:: PROVIDED DATA ::

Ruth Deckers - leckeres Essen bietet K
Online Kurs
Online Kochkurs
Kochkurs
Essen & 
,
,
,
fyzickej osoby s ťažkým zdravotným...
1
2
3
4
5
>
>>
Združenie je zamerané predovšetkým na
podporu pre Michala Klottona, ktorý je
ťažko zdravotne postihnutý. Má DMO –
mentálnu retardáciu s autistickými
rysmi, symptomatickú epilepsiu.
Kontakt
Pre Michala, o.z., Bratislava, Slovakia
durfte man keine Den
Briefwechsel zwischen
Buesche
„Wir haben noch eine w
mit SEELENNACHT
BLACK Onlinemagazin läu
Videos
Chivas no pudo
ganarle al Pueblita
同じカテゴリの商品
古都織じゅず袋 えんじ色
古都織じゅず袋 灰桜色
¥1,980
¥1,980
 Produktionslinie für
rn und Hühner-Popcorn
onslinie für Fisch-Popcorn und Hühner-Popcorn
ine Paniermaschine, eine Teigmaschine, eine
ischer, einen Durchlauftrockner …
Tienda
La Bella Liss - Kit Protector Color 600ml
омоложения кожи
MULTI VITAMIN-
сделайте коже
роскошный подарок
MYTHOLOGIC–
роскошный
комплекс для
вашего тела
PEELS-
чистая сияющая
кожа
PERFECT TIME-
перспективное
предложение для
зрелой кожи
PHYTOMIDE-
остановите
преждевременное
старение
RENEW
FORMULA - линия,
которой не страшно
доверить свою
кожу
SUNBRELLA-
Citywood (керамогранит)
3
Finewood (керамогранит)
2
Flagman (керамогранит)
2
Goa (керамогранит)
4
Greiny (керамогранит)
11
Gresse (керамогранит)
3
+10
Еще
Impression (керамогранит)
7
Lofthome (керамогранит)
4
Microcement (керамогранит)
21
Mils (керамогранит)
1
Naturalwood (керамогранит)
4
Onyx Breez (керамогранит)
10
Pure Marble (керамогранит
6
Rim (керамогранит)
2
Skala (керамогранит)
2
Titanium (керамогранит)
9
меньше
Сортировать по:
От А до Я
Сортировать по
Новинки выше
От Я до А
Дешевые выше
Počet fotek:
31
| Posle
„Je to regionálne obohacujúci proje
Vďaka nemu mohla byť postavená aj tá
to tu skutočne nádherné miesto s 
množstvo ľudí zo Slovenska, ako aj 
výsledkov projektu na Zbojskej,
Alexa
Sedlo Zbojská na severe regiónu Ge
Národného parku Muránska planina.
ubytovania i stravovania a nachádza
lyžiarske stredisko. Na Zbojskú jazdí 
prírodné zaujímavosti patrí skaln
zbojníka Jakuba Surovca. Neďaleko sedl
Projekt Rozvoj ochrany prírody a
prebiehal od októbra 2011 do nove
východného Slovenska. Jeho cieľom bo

:::

(WHAT THIS TASK INVOLVES)
Restate the whole listing word for word so that no line differs from the original.

(SOLUTION FOR THIS TASK)
Ruth Deckers - leckeres Essen bietet K
Online Kurs
Online Kochkurs
Kochkurs
Essen & 
,
,
,
fyzickej osoby s ťažkým zdravotným...
1
2
3
4
5
>
>>
Združenie je zamerané predovšetkým na
podporu pre Michala Klottona, ktorý je
ťažko zdravotne postihnutý. Má DMO –
mentálnu retardáciu s autistickými
rysmi, symptomatickú epilepsiu.
Kontakt
Pre Michala, o.z., Bratislava, Slovakia
durfte man keine Den
Briefwechsel zwischen
Buesche
„Wir haben noch eine w
mit SEELENNACHT
BLACK Onlinemagazin läu
Videos
Chivas no pudo
ganarle al Pueblita
同じカテゴリの商品
古都織じゅず袋 えんじ色
古都織じゅず袋 灰桜色
¥1,980
¥1,980
 Produktionslinie für
rn und Hühner-Popcorn
onslinie für Fisch-Popcorn und Hühner-Popcorn
ine Paniermaschine, eine Teigmaschine, eine
ischer, einen Durchlauftrockner …
Tienda
La Bella Liss - Kit Protector Color 600ml
омоложения кожи
MULTI VITAMIN-
сделайте коже
роскошный подарок
MYTHOLOGIC–
роскошный
комплекс для
вашего тела
PEELS-
чистая сияющая
кожа
PERFECT TIME-
перспективное
предложение для
зрелой кожи
PHYTOMIDE-
остановите
преждевременное
старение
RENEW
FORMULA - линия,
которой не страшно
доверить свою
кожу
SUNBRELLA-
Citywood (керамогранит)
3
Finewood (керамогранит)
2
Flagman (керамогранит)
2
Goa (керамогранит)
4
Greiny (керамогранит)
11
Gresse (керамогранит)
3
+10
Еще
Impression (керамогранит)
7
Lofthome (керамогранит)
4
Microcement (керамогранит)
21
Mils (керамогранит)
1
Naturalwood (керамогранит)
4
Onyx Breez (керамогранит)
10
Pure Marble (керамогранит
6
Rim (керамогранит)
2
Skala (керамогранит)
2
Titanium (керамогранит)
9
меньше
Сортировать по:
От А до Я
Сортировать по
Новинки выше
От Я до А
Дешевые выше
Počet fotek:
31
| Posle
„Je to regionálne obohacujúci proje
Vďaka nemu mohla byť postavená aj tá
to tu skutočne nádherné miesto s 
množstvo ľudí zo Slovenska, ako aj 
výsledkov projektu na Zbojskej,
Alexa
Sedlo Zbojská na severe regiónu Ge
Národného parku Muránska planina.
ubytovania i stravovania a nachádza
lyžiarske stredisko. Na Zbojskú jazdí 
prírodné zaujímavosti patrí skaln
zbojníka Jakuba Surovca. Neďaleko sedl
Projekt Rozvoj ochrany prírody a
prebiehal od októbra 2011 do nove
východného Slovenska. Jeho cieľom bo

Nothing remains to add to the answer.